Plane Crash in Cornfield

Plane Crash in CornfieldIn Luebeck there is a small Museum called Museum Behnhaus Draegerhaus located in a merchant house of the 19th century. An exhibition about Lionel Feininger and his connection to Luebeck and Lueneburg made me curious. Feininger travelled to Hanseatic towns to study brickgothic in the early 1920ies. Among the various drawings and miniature houses there are two paintings of his cubist period about a street in Halle and Luebeck and one painting from 1952.  The latter is called Shadow of Dissolution, a melancholic reference to Luebeck, which was then in ruins. Everything on this image is blurred in stark contrast to the clear lines and forms of his cubist paintings. What was left of Luebeck is fading memory.
Even though I adore Feiniger, the cubist, the painter of the various Gelmeroda images, even though there were Beckmann, Munich, Kokoschka and Kirchner in the permanent exhibition of this small museum there was a special painting from 1930 which caught my eye.
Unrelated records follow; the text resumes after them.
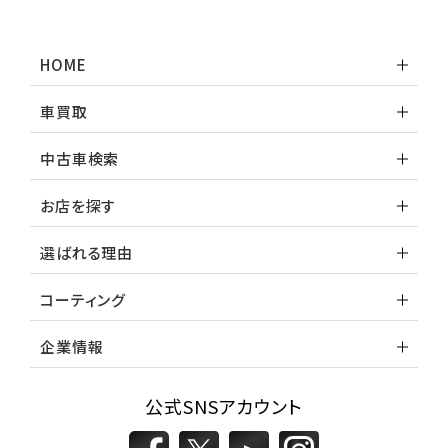
HOME
車買取
中古車検索
お店を探す
選ばれる理由
コーティング
企業情報
公式SNSアカウント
It shows a plane crashed in a golden cornfield. What is surprising is the darkish grey sky, the dark pale ball like an eye of what could be a moon – or a sun? The bright white plane is at the side – as if the crash is a side show. The image looks freaky in its surreal realism. In the centre there are neat old North German farm houses. No human beings are visible, a flying bird though, and still invisible human beings seem to be present as the ones having set the seeds for the field, as the creators of the houses and the plane and the pilot who crashed it. It feels like an image of premonition. The prenominition of fashism? World War? Or the clash between the traditional live and the dangerous modern world.
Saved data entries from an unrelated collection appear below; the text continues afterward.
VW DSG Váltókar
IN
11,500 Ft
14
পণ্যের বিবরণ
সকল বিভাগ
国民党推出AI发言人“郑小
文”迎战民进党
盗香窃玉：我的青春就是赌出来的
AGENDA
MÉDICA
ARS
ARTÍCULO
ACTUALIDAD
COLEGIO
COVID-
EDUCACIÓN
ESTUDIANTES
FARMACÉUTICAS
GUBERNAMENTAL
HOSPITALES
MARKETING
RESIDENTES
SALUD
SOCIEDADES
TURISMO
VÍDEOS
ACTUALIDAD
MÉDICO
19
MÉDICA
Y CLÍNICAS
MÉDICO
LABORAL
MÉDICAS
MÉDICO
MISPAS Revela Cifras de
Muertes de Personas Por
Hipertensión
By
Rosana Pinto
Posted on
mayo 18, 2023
I photographed this painting. The painter’s name is Franz Radziwill. Have you ever heard about Franz Radziwill? Unlike with the other paintings, the museum does not provide any explanation. Is he just a local painter with a one off sold painting, I wondered? I googled his name and found quite a bit. Franz Radziwill used to have a name. He had an exhibition with two painters, still well known today, Erich Heckel and Schmidt-Rotluff in 1922. Like them he made expressionist paintings. He knew and was supported by another famous expressionist Otto Dix. And then it gets strange. According to wikipedia, he got interested in the ‘movement’, the brown movement, the Nazis. He even joined the party. However, they, the Nazis, showed some of his paintings as Entartete Kunst in the infamous exhibition. They called him ‘Kulturbolschewist’ and he agreed that those exhibited paintings were worthless. Despite this ‘Selbstkritik’ (self criticism – obviously this communist tool was not understood by all Nazis) his exhibitions were sometimes forbidden during the Nazi period. The Gestapo also monitored his activities. But he continued to support the brown cause and finally made even a little career in the NSDAP. And even though according to this there is no doubt he was a Nazi, in the Denazification procedure after the war he was discharged. In West Germany, he got prices . He also travelled to East Germany, but in the artist world he was not accepted. His friend Otto Dix failed getting him into the (West)Berliner Akademie der Kuenste (Berlin Academy of Arts). A higher number of his 800 pieces-oeuvre can be seen in the Landesmuseum Oldenburg.
I remember the beautiful portrait of Elsbeth Goetz painted by Max Beckmann, which is placed on the other side of the room in the Draegerhaus. Max BeckmannMax Beckmann painted her in when she was just 23 years old in 1924. She died in Theresienstadt. I look at the photo of Radziwill’s painting again. Maybe he was the pilot of the crashed plane.